While the album’s A-side features a tremendous number of anachronisms, Signals‘ B-side plays quite a bit better and less of a particular time. Easily the best song on the album is “Weapon,” which ignores all the timely cliches that the A-side got caught up in and just seeks to offer listeners a classic road-hardened song. While still a mathy Rush song, there’s precisely nothing disingenuous about “Weapon”; lines like “We’ve got nothing to fear…but fear itself?/ Not pain, not failure, not fatal tragedy?/ Not the faulty units in this mad machinery?/ Not the broken contacts in emotional chemistry?/ With an iron fist in a velvet glove/ We are sheltered under the gun” focus on classic (for Rush) themes and imagery, but truncates all the passages which would normally tend to meander off the map down into a six-minute rock song which could have easily found its way into regular rotation on the radio of the day [it ended up being the fourth of five singles released from Signals] and remains just light enough on the obvious Eighties clichés that it could play outside the confines of ‘retro’ now. After that, “New World Man” slides close to R.E.M.-inspired college rock before “Countdown” gets hearts racing as it meticulously observes a visit to Cape Kennedy to watch a shuttle launch. Even now, years after the release of Signals, the excitement about “Countdown” is infectious; it’s easy to see that the carefully crafted structure of the lyrics betrays excitement and a desire to ensure that listeners get an impeccably clear image from the band’s mind’s eye, and there’s no way to deny the passion in lyrics like, “Circling choppers slash the night/ With roving searchlight beams/ This magic day when super-science/ Mingles with the bright stuff of dreams” – it’s easy to see that the experience of watching a shuttle take off was a dream come true for the band.

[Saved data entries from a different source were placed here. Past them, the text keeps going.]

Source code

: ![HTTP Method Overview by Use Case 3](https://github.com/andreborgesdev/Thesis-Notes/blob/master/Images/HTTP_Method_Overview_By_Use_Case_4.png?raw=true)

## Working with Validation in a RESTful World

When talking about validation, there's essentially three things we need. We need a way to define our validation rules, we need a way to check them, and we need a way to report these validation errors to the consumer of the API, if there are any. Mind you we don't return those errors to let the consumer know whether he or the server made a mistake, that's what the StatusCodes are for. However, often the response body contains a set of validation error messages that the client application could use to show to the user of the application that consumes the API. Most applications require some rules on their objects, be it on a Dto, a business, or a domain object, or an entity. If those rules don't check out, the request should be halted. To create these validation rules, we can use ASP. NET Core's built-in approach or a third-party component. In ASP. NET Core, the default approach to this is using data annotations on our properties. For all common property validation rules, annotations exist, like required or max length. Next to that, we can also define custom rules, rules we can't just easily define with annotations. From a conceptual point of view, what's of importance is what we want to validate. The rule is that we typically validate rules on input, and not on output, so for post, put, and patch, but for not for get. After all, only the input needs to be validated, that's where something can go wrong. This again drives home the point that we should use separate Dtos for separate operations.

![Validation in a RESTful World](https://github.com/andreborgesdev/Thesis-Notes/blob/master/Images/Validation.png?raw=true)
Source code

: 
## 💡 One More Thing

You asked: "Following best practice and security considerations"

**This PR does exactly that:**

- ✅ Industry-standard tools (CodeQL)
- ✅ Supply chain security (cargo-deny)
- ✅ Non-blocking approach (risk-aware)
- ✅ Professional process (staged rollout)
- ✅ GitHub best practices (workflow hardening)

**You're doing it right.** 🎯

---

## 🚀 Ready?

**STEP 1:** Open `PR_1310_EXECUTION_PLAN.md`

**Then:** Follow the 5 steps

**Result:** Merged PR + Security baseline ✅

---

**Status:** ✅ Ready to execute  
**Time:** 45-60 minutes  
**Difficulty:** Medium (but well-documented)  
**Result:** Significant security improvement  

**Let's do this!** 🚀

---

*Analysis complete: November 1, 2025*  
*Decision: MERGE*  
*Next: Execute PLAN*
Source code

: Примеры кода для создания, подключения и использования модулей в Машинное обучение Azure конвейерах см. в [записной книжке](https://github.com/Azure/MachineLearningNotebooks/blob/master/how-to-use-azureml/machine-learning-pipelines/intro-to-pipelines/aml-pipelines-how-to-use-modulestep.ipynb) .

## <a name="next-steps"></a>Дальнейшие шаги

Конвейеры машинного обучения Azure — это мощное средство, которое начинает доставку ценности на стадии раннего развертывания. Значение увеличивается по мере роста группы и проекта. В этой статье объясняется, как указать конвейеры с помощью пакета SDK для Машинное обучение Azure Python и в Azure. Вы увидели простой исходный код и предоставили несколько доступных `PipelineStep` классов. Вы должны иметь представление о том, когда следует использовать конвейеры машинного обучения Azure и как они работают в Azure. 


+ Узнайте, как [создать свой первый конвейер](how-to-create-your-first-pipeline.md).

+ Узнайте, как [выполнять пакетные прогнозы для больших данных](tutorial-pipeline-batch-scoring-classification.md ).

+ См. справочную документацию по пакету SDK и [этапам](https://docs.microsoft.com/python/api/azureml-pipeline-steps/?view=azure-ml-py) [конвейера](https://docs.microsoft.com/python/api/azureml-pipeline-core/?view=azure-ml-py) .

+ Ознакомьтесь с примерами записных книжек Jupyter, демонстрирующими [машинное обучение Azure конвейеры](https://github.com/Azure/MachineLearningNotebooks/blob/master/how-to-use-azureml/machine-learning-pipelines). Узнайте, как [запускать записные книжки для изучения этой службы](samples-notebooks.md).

After the proverbial rocket launches at the end of the record’s B-side, both the song and album end but the power of the performance of “Countdown” could easily inspire listeners to flip the disc over again and try to dig a little more out of Signals‘ A-side, or even just lift the needle and start the B-side again. The experience of the song is absolute magic and commands that listeners dig deeper into the album to see what other sparks of brilliance they may have overlooked on first listen. That’s the great thing about this album; Signals might not be one of the “big name” albums in Rush’s catalogue like 2112, Moving Pictures, Fly By Night and Roll The Bones are, but that doesn’t matter; those who find it will know they’ve found something great.